# Developing 3D photographs from Nishika



## acgoldis (Sep 21, 2008)

Hi!  

  I got one of those Nishika 3D cameras and sent the film back to Nishika for development.  It was returned to sender with a REFUSED on the envelope.

  Is there somewhere else I can send the film to get the photographs developed?

  Thanks in advance,

  ACG


----------



## chris (Sep 21, 2008)

A quick search came up with www.snap3d.com - may be worth a try.


----------



## acgoldis (Sep 23, 2008)

The prices there seem to indicate rolls of $2.50/photo for 4x6 images.  But what do they consider a "photo"?  Remember that each photo has two images associated with it.  Would a 24-exposure roll count as 24 photos are 12?

Even if it's 12, with shipping and handling it would be $41 -- kind of pricey.  Is this expected with 3D processing?


----------



## Helen B (Sep 23, 2008)

acgoldis said:


> Remember that each photo has two images associated with it.



It's a long time since I have seen a print from a Nishika, but aren't they single lenticular prints rather than stereo pairs? Lenticular prints were never cheap.

Best,
Helen


----------



## acgoldis (Sep 23, 2008)

They're lenticular.  

Hmm...I wonder if there's a way to do something clever with this to save money.  Have the film developed normally and put on a CD.

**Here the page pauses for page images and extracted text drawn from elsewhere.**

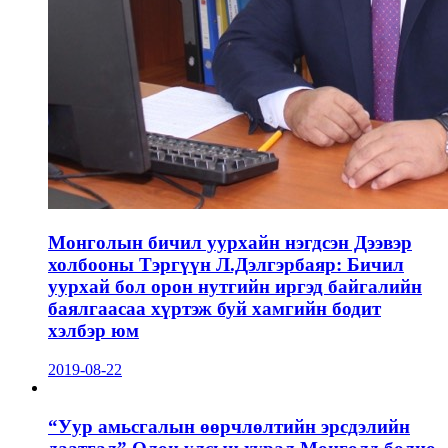
Монголын бичил уурхайн нэгдсэн Дээвэр
холбооны Тэргүүн Л.Дэлгэрбаяр: Бичил
уурхай бол орон нутгийн иргэд байгалийн
баялгаасаа хүртэж буй хамгийн бодит
хэлбэр юм
2019-08-22
“Уур амьсгалын өөрчлөлтийн эрсдэлийн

This will give us left and right images (I would hope).  If there's a way to take those two images and do something with them with software to make a 3D image (maybe print your own lenticular somehow?)

ACG


----------



## sdaleb (Jan 1, 2011)

I've seen posts where others have tried digital processing and they report that is does't work. Yes, lenticular processing is not only expensive but time consuming as well. I found a place, clik3d.com out of Canada. $54.00 for a roll of 36, which will yield 18 prints. I've had a Nishika for about 15 years, although I haven't used it in about 10. I probably took 6 or 8 rolls and found the effect to be pretty cool. The Nishika takes 4 images at once, each image using a half frame. The process is is laborious and time consuming, hence the cost. I'm going to give it a go, though. I'll report back in a few weeks if all goes well, or even if it doesn't.


----------